Four of the seven reported patients, including our case, with a G-CSF-producing MPM received only chemotherapy or supportive care because of advanced stage. Two patients that underwent an extrapleural pneumonectomy (EPP) relapsed soon after surgery and no additional treatment was possible because of their poor general condition. The median survival of the six previously reported G-CSF-producing MPM patients was only 2.7 months after WBC elevation, which was significantly worse than other cases of G-CSF-producing malignancy or common MPM. Our patient received chemoradiotherapy after the initial operation, lived longer than the median term, and showed a generally good condition until just before death. Although novel therapeutic modalities have been recently tested in clinical trials, such as biologic and molecular targeted drug therapies, those treatments are not widely employed. Furthermore, our patient required immediate therapy for the fast growing tumor and relief of severe associated symptoms. We also considered that radiotherapy and chemotherapy were not indicated, as the tumor was quite large and biopsy results did not lead to a diagnosis.

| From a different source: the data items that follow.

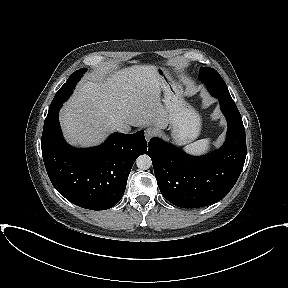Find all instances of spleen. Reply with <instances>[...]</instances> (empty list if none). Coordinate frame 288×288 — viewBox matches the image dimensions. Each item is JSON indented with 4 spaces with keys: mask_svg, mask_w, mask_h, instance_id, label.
Wrapping results in <instances>:
<instances>
[{
    "mask_svg": "<svg viewBox=\"0 0 288 288\" xmlns=\"http://www.w3.org/2000/svg\"><path fill=\"white\" fill-rule=\"evenodd\" d=\"M210 139H201L187 145L184 150L193 155H202L210 149Z\"/></svg>",
    "mask_w": 288,
    "mask_h": 288,
    "instance_id": "3e777b00",
    "label": "spleen"
}]
</instances>
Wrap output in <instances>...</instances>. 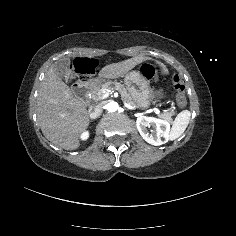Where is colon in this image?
Instances as JSON below:
<instances>
[{"mask_svg": "<svg viewBox=\"0 0 236 236\" xmlns=\"http://www.w3.org/2000/svg\"><path fill=\"white\" fill-rule=\"evenodd\" d=\"M90 68V65L81 62L76 67V71L85 72ZM142 74L148 79H158L159 78V67L155 64L146 63L141 67ZM171 82L176 90V101L180 107H184L187 103L185 94V85L181 78L177 74H172L170 77Z\"/></svg>", "mask_w": 236, "mask_h": 236, "instance_id": "colon-1", "label": "colon"}]
</instances>
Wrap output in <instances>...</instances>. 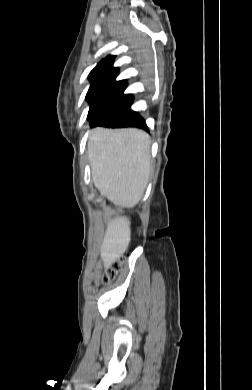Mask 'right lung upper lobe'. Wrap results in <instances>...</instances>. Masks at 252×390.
I'll return each instance as SVG.
<instances>
[{
    "instance_id": "1",
    "label": "right lung upper lobe",
    "mask_w": 252,
    "mask_h": 390,
    "mask_svg": "<svg viewBox=\"0 0 252 390\" xmlns=\"http://www.w3.org/2000/svg\"><path fill=\"white\" fill-rule=\"evenodd\" d=\"M115 56H107L90 72L92 81L86 95L90 104L100 101H132L131 94L124 95L127 86L125 80L115 81L118 68L112 67Z\"/></svg>"
}]
</instances>
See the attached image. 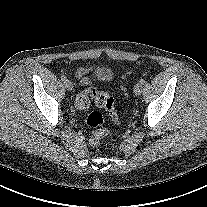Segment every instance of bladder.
Segmentation results:
<instances>
[{"mask_svg": "<svg viewBox=\"0 0 207 207\" xmlns=\"http://www.w3.org/2000/svg\"><path fill=\"white\" fill-rule=\"evenodd\" d=\"M113 72L109 67H99L96 70V77L99 81H109L112 79Z\"/></svg>", "mask_w": 207, "mask_h": 207, "instance_id": "31cf9c89", "label": "bladder"}]
</instances>
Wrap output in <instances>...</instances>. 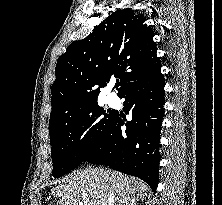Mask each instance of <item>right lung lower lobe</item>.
Listing matches in <instances>:
<instances>
[{
    "label": "right lung lower lobe",
    "instance_id": "right-lung-lower-lobe-1",
    "mask_svg": "<svg viewBox=\"0 0 222 205\" xmlns=\"http://www.w3.org/2000/svg\"><path fill=\"white\" fill-rule=\"evenodd\" d=\"M164 75L160 68L128 85L119 95L125 98V122L115 114L113 122L98 137L84 161L104 164L143 179L155 192L159 181V138L164 116ZM126 125L125 131L121 126Z\"/></svg>",
    "mask_w": 222,
    "mask_h": 205
}]
</instances>
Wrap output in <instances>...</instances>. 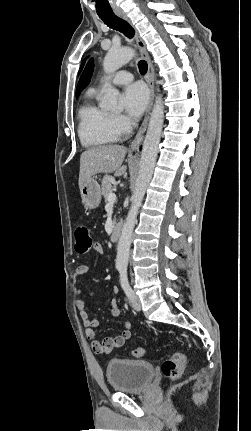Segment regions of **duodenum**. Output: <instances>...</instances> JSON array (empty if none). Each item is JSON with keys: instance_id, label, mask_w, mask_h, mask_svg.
I'll use <instances>...</instances> for the list:
<instances>
[{"instance_id": "duodenum-1", "label": "duodenum", "mask_w": 251, "mask_h": 431, "mask_svg": "<svg viewBox=\"0 0 251 431\" xmlns=\"http://www.w3.org/2000/svg\"><path fill=\"white\" fill-rule=\"evenodd\" d=\"M122 233V224L117 222L112 229V233H111V240L113 242H116L119 240L120 236Z\"/></svg>"}]
</instances>
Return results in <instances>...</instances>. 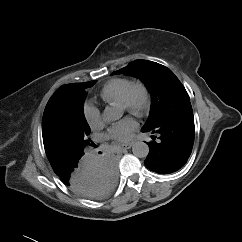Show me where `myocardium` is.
<instances>
[{"label":"myocardium","instance_id":"1","mask_svg":"<svg viewBox=\"0 0 242 242\" xmlns=\"http://www.w3.org/2000/svg\"><path fill=\"white\" fill-rule=\"evenodd\" d=\"M120 105L134 115H144L151 105V94L147 84L141 80L131 82Z\"/></svg>","mask_w":242,"mask_h":242}]
</instances>
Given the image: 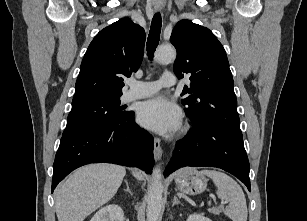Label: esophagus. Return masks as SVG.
<instances>
[{
	"mask_svg": "<svg viewBox=\"0 0 307 221\" xmlns=\"http://www.w3.org/2000/svg\"><path fill=\"white\" fill-rule=\"evenodd\" d=\"M160 7H156V10H160ZM154 158L156 161L161 160L162 155H163V150L161 147V142L159 138H154Z\"/></svg>",
	"mask_w": 307,
	"mask_h": 221,
	"instance_id": "obj_1",
	"label": "esophagus"
}]
</instances>
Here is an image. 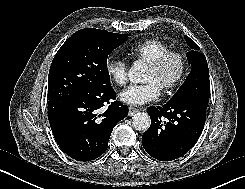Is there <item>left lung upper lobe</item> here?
I'll use <instances>...</instances> for the list:
<instances>
[{"label": "left lung upper lobe", "mask_w": 245, "mask_h": 189, "mask_svg": "<svg viewBox=\"0 0 245 189\" xmlns=\"http://www.w3.org/2000/svg\"><path fill=\"white\" fill-rule=\"evenodd\" d=\"M191 51L187 54L191 72L178 91L169 100L178 102L186 99H197L208 103L210 95L209 69L205 56L199 52V46L185 36Z\"/></svg>", "instance_id": "left-lung-upper-lobe-1"}]
</instances>
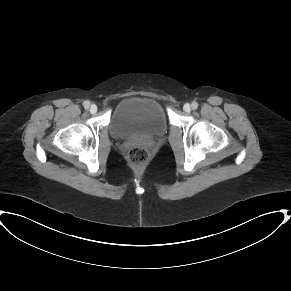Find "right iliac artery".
I'll list each match as a JSON object with an SVG mask.
<instances>
[{"label": "right iliac artery", "mask_w": 291, "mask_h": 291, "mask_svg": "<svg viewBox=\"0 0 291 291\" xmlns=\"http://www.w3.org/2000/svg\"><path fill=\"white\" fill-rule=\"evenodd\" d=\"M83 106L88 109L90 106V102L89 101H84Z\"/></svg>", "instance_id": "right-iliac-artery-1"}]
</instances>
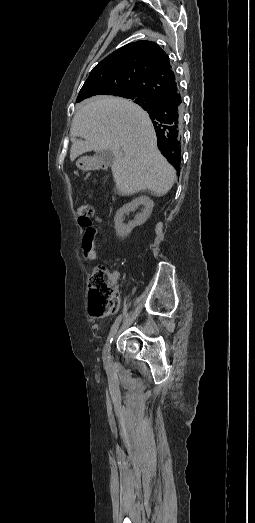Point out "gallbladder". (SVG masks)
Instances as JSON below:
<instances>
[{"instance_id":"bac80fb5","label":"gallbladder","mask_w":255,"mask_h":523,"mask_svg":"<svg viewBox=\"0 0 255 523\" xmlns=\"http://www.w3.org/2000/svg\"><path fill=\"white\" fill-rule=\"evenodd\" d=\"M98 154V158H101V160H103L104 164H106V166H112L115 158L112 154V152H110V150H102V152H97Z\"/></svg>"}]
</instances>
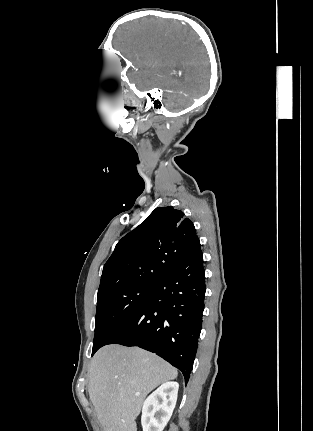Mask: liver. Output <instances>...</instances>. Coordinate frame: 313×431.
I'll return each instance as SVG.
<instances>
[{
  "instance_id": "obj_1",
  "label": "liver",
  "mask_w": 313,
  "mask_h": 431,
  "mask_svg": "<svg viewBox=\"0 0 313 431\" xmlns=\"http://www.w3.org/2000/svg\"><path fill=\"white\" fill-rule=\"evenodd\" d=\"M177 375L174 367L141 348L112 344L99 349L88 370V391L104 431H137L135 419L146 396Z\"/></svg>"
}]
</instances>
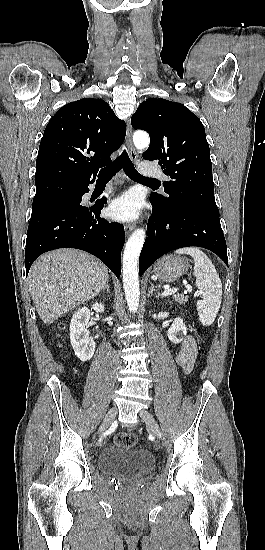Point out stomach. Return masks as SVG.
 Instances as JSON below:
<instances>
[{
    "instance_id": "0dacf381",
    "label": "stomach",
    "mask_w": 265,
    "mask_h": 550,
    "mask_svg": "<svg viewBox=\"0 0 265 550\" xmlns=\"http://www.w3.org/2000/svg\"><path fill=\"white\" fill-rule=\"evenodd\" d=\"M188 260L181 256L168 255L161 258L154 266V274L163 282H171L188 270Z\"/></svg>"
}]
</instances>
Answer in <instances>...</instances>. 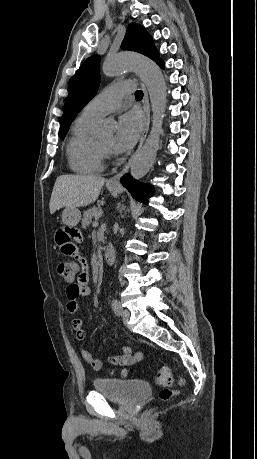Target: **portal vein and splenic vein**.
Wrapping results in <instances>:
<instances>
[{"label": "portal vein and splenic vein", "instance_id": "1", "mask_svg": "<svg viewBox=\"0 0 257 459\" xmlns=\"http://www.w3.org/2000/svg\"><path fill=\"white\" fill-rule=\"evenodd\" d=\"M102 214H103V212L100 211V213H99L98 217L95 219V222L93 223V225H98V219H99L100 216H102Z\"/></svg>", "mask_w": 257, "mask_h": 459}]
</instances>
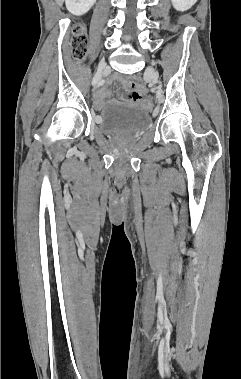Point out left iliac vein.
<instances>
[{
	"mask_svg": "<svg viewBox=\"0 0 241 379\" xmlns=\"http://www.w3.org/2000/svg\"><path fill=\"white\" fill-rule=\"evenodd\" d=\"M146 75L148 76V78L150 79V81L153 83V84H156L157 83V80H158V74L157 72L155 71V69L153 67H148L146 69Z\"/></svg>",
	"mask_w": 241,
	"mask_h": 379,
	"instance_id": "4c4485c4",
	"label": "left iliac vein"
}]
</instances>
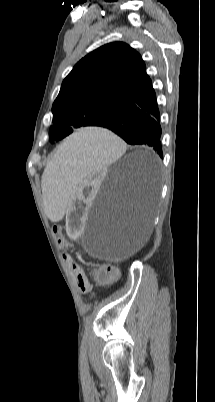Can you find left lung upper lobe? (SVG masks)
I'll list each match as a JSON object with an SVG mask.
<instances>
[{
    "label": "left lung upper lobe",
    "mask_w": 215,
    "mask_h": 402,
    "mask_svg": "<svg viewBox=\"0 0 215 402\" xmlns=\"http://www.w3.org/2000/svg\"><path fill=\"white\" fill-rule=\"evenodd\" d=\"M149 76L140 54L126 43H109L82 58L63 80L53 103L50 142L73 128L96 126L132 98Z\"/></svg>",
    "instance_id": "1"
}]
</instances>
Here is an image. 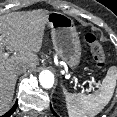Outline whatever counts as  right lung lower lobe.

Some malignant tumors including MPM secrete IL-6, a multifunctional cytokine13 that may play a crucial role in resistance to chemotherapy or hormonal therapy,14 as it might be involved in angiogenesis via expression of vascular endothelial growth factor (VEGF), promote establishment of metastatic tumors,15 and cause cachexia.16

In the present case, both G-CSF and IL-6 were elevated, and the trend of fluctuation was in line with disease progression. Interestingly, there may be a relationship between G-CSF and IL-6, as Shannon et al. reported that IL-6 might be a promoter of G-CSF.17 Meanwhile, G-CSF may induce IL-6 production because it stimulates the production of cytokines. Therefore, tumor growth might be accelerated by the interaction of these cytokines, in addition to their individual actions. Inhibition of the functions of these cytokines may contribute to effective treatment for G-CSF-producing MPM. Furthermore, Tachibana et al. reported that the anti-G-CSF antibody inhibited cultured cells from a transitional cell carcinoma of the bladder that had been stimulated by G-CSF.18 Recently, two new drugs were developed to inhibit IL-6 activity,19,20 which may improve treatment options for G-CSF- or IL-6-producing malignancies, though further studies are needed.

Conclusion

We encountered a rare case of a G-CSF-producing MPM that was treated by a tumorectomy. The patient had early recurrence and died seven months after surgery, demonstrating the degree of malignancy of such a neoplasm. Interestingly, the general condition of our patient was stable for a relatively long period after the operation. Although novel therapeutic modalities are currently being tested and encouraging results are expected, less-invasive surgery may be considered to both prolong survival and maintain patient quality of life, depending on prognosis.

Disclosure

No authors report any conflict of interest.